At the same moment, we learned that Raphael Warnock and Jon Ossoff won their Georgia run-off election by defeating their incumbent Republican senators. These two new Democrats in Washington mean that the Senate, House, and the peoples’ White House will be favored by Democrats for at least four more years. The Georgia election results are far more important for our future than the violent, illegal and temporarily damaging actions of the Domestic Juvenile Terrorists. 

The highly contested elections in Georgia cemented a victory for Civil Rights that has a long non-violent history in Georgia. Between 1950 and 1963, the NAACP, SNCC (Student Non-violent Coordinating Committee), SCLC (Southern Christian Leadership Conference),and many other groups, including progressive  Jewish and Christian efforts, worked tirelessly to legally overcome the vestiges of slavery and Jim Crow in all of the USA. In Georgia, the southern city of Albany was the focus of SNCC’s activities in 1961. Title I of the 1964 Civil Rights Act barred unequal application of state voter registration requirements for federal elections which increased support for groups working for voting rights everywhere—including Albany, Georgia. 

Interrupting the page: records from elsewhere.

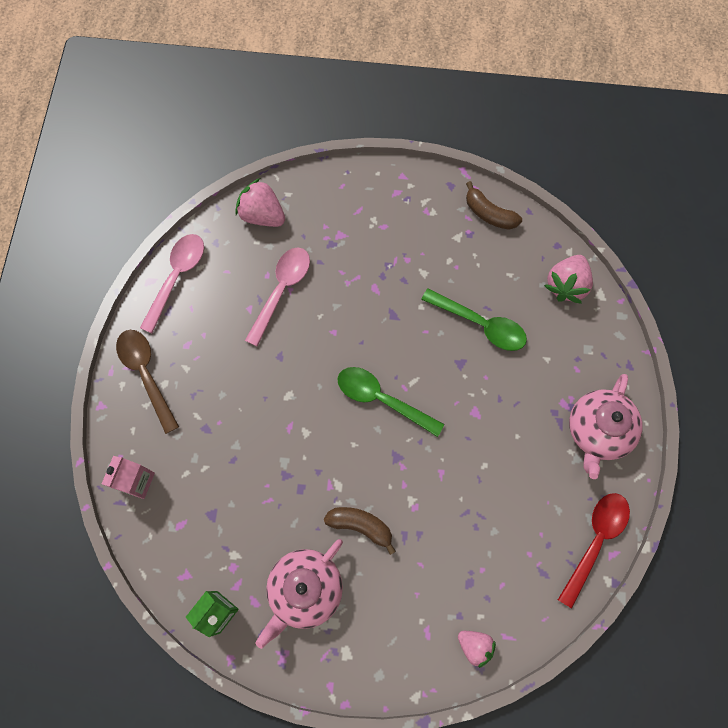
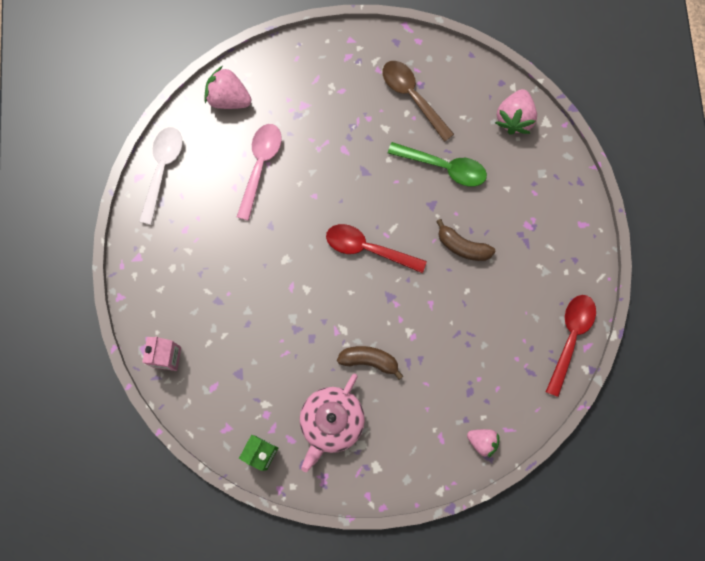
camera: 10 degrees left, 5 degrees up
(146, 374) = (154, 262): brown spoon -> brown spoon (412, 97)
(177, 277) = (162, 170): pink spoon -> white spoon
(382, 399) = (368, 248): green spoon -> red spoon
(489, 214) = (435, 63): brown banana -> brown banana (462, 246)
(597, 431) = (560, 244): pink teapot -> none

In the summer of 1966, Albany was where many more groups joined in coordinating the registering of Black citizens who wanted to vote. The Southern Students Organizing Committee (SSOC—mostly White), the University Christian Movement,* and some others joined in supporting SCLC and SNCC who had been supporting local black groups, some eager to vote and others refusing, especially if they worked for white businesses or lived in white-owned homes. To many Whites in Albany, all these “outside agitating” groups “were Communists.” Most Whites were polite, even if opposing the voting project. The police were under orders to protect outside groups and they did. Many of the meetings were held in churches including some hymn-singing –“What a Friend We Have in Jesus.” 

Given this reality sixty years ago, the major headline for our national news on January 6, 2021 is the Georgia run-off elections and the democratic progress in much of the USA. From the little we know about the Domestic Juvenile Terrorist attacks in DC, very few were from the south, and from TV news videos, black citizens involved were on the police forces.  Meanwhile, back in the Intensive Care Units of most major hospitals in the USA, the daily increase in COVID-19 cases remains the continuing national news headline! This pandemic will continue to dominate all our lives and the headlines long after the Domestic Juvenile Terrorists are subdued, and face equal justice under law.

  •  The University Christian Movement was the interfaith USA member of the World Student Christian Federation and worked with university students active in some major Protestant denominations: Presbyterian, Episcopal, Methodists, Lutheran, and more. I was representing the UCM as Field Staff Director in the summer of 1966.